Protokoll der Sitzung vom 16.04.2008

Wie der Vorbemerkung der SPD-Fraktion zu ihrer Großen Anfrage „Situation der Pflege in Nordrhein-Westfalen“ zu entnehmen ist, geht es den Sozialdemokraten in erster Linie um eine Momentaufnahme bzw. um eine Bilanz dessen, was das im Jahr 2003 verabschiedete Landespflegegesetz bewirkt hat. Damit sind für die SPD unter anderem zwei zentrale Fragen verbunden: Wurde das Ziel einer Förderung der ambulanten Pflege erreicht? Ist es gelungen, mit der neuen bewohnerbezogenen Förderung von Investitionskosten den Modernisierungsstau in der stationären Pflege abzubauen?

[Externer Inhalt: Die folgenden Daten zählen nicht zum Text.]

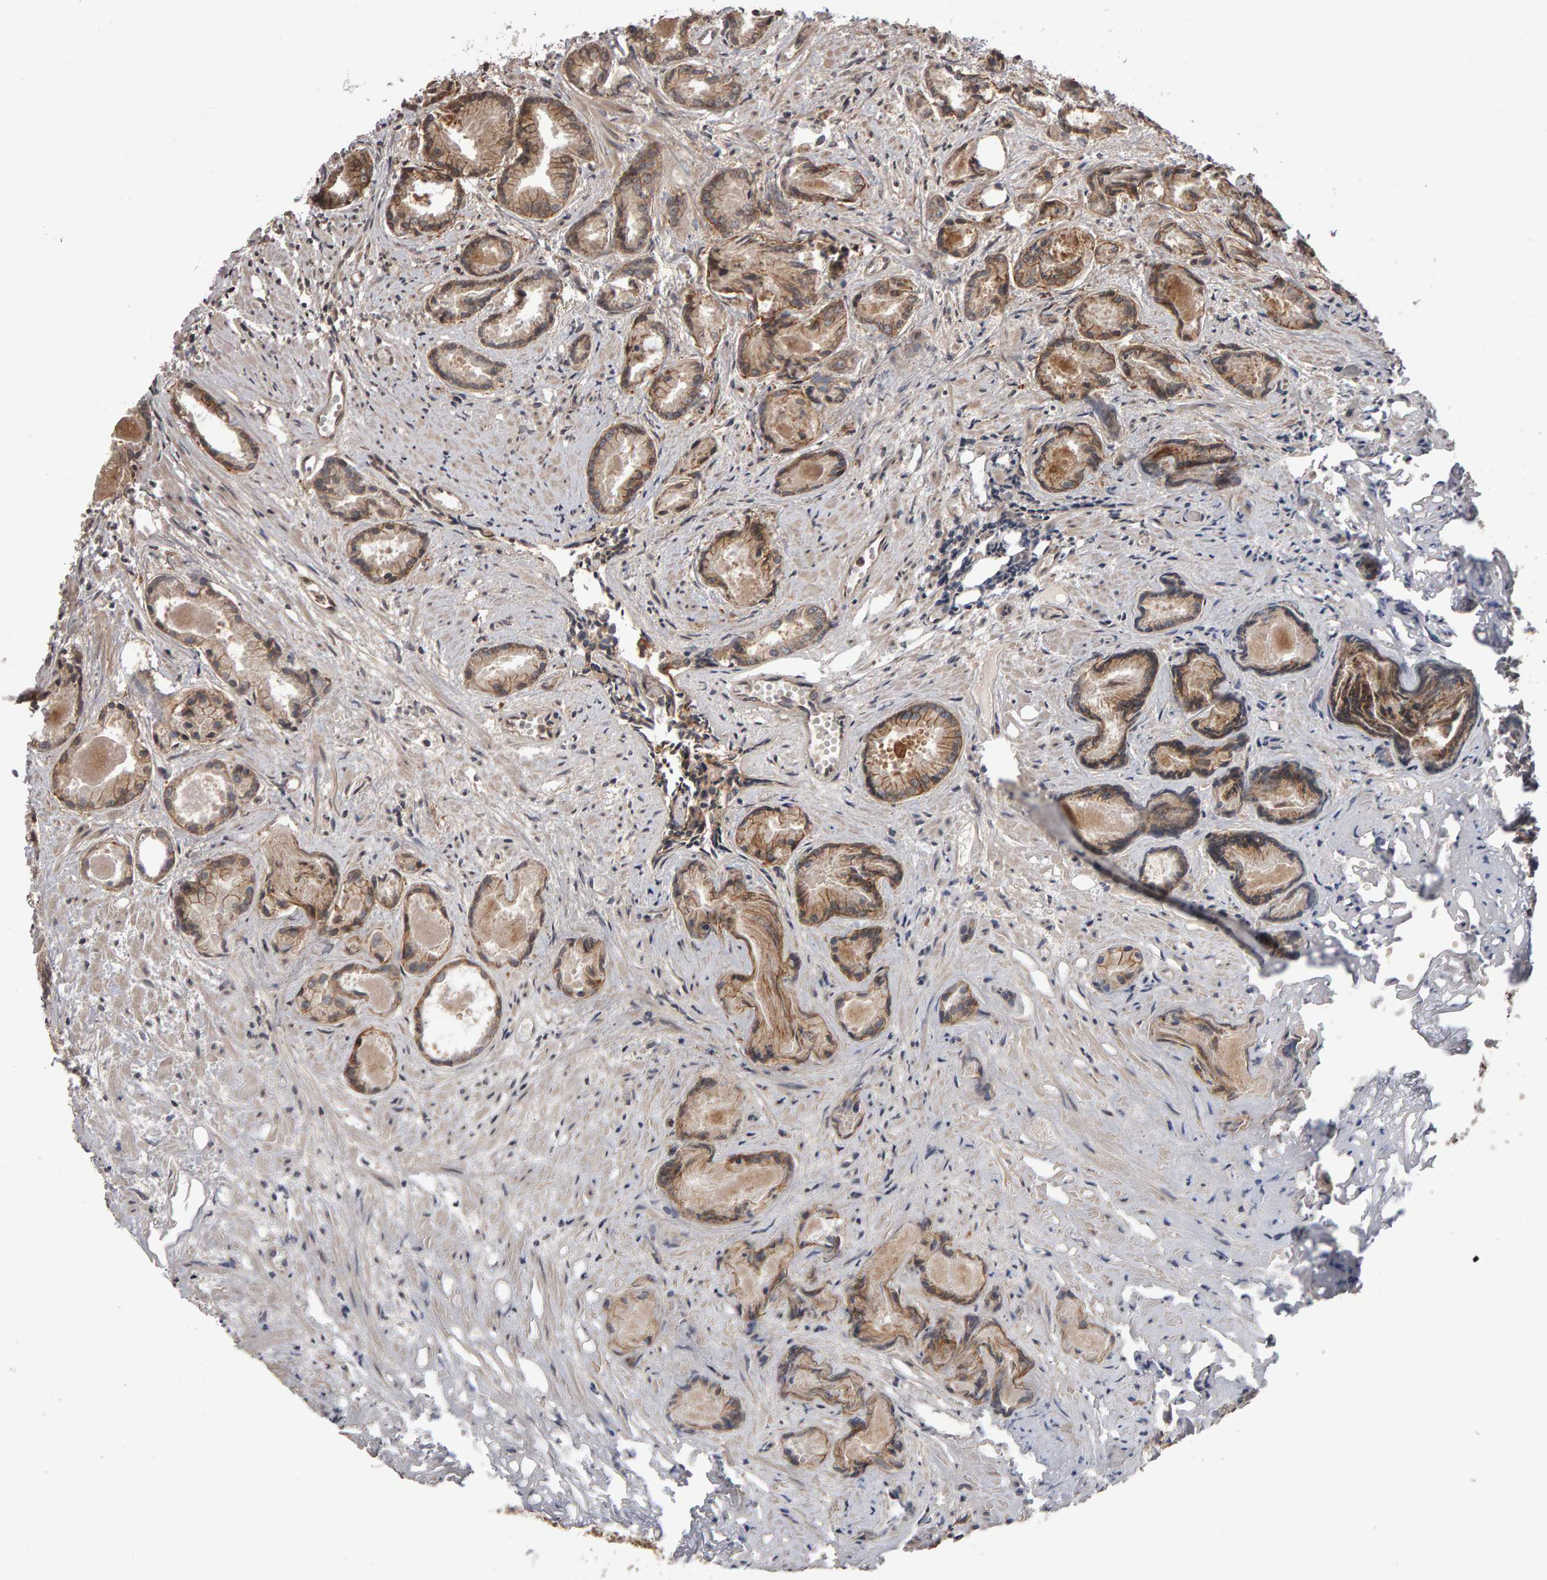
{"staining": {"intensity": "moderate", "quantity": ">75%", "location": "cytoplasmic/membranous"}, "tissue": "prostate cancer", "cell_type": "Tumor cells", "image_type": "cancer", "snomed": [{"axis": "morphology", "description": "Adenocarcinoma, Low grade"}, {"axis": "topography", "description": "Prostate"}], "caption": "Approximately >75% of tumor cells in human prostate cancer exhibit moderate cytoplasmic/membranous protein staining as visualized by brown immunohistochemical staining.", "gene": "SCRIB", "patient": {"sex": "male", "age": 72}}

In der Vorbemerkung der Fragesteller wird deutlich, was sich hinter diesen abstrakt klingenden Begriffen des Modernisierungsstaus eigentlich verbirgt. Die Rede ist von fehlenden Nasszellen, von Mehrbettzimmern in Pflegeheimen, von fehlender Barrierefreiheit. All diese Aspekte sind für die Lebensqualität von pflegebedürftigen Menschen in der stationären Pflege mindestens ebenso wichtig wie die Fachkompetenz des Personals, worunter im Idealfall nicht nur Kenntnisse zur Dekubitus-Prophylaxe und zur ausgewogenen Ernährung, sondern auch die Fähigkeit zu verstehen ist, auf die Bedürfnisse von Bewohnerinnen und Bewohnern einzugehen und sie mit Würde zu behandeln und zu respektieren.

Fragwürdig wird das Vorhaben der SPD-Fraktion allerdings dadurch, dass bekanntlich erst Ende 2008 die Ergebnisse der Evaluierung des Landespflegegesetzes erwartet werden. Das ist schon deshalb von großer Bedeutung, weil entsprechende Daten bislang nur rudimentär existieren, da es keine Berichtsverpflichtung seitens der Akteure gab.

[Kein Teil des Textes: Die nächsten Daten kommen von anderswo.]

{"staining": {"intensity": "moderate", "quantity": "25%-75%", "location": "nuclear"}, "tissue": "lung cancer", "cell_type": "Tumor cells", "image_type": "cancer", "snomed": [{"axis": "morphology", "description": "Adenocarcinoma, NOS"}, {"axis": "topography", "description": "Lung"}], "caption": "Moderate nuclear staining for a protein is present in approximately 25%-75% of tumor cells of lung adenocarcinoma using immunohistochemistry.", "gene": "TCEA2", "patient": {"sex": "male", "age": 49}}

Die Landesregierung macht in ihrer allgemeinen Vorbemerkung in der Antwort auf die Große Anfrage im Übrigen auch klar, dass zeitgleich erst zum Abschluss der Evaluation umfangreiche, bundesweit erhobene Daten zur Situation der Pflege vorliegen. Damit erklärt sich, warum die Landesregierung zum jetzigen Zeitpunkt nicht alle Fragen detailliert beantworten kann.

Ich würde von der SPD gerne wissen: Warum fragen Sie nach Daten und Fakten, von denen Sie wissen, dass sie derzeit nicht vorliegen? Warum haben Sie sich nicht dazu entschlossen, zunächst den Bericht der Landesregierung zur Evaluation

abzuwarten und Ihre Fragen, wenn sie dann noch Bestand haben, auf Basis dieser Berichterstattung zu stellen? Darauf erwarten wir noch eine Antwort.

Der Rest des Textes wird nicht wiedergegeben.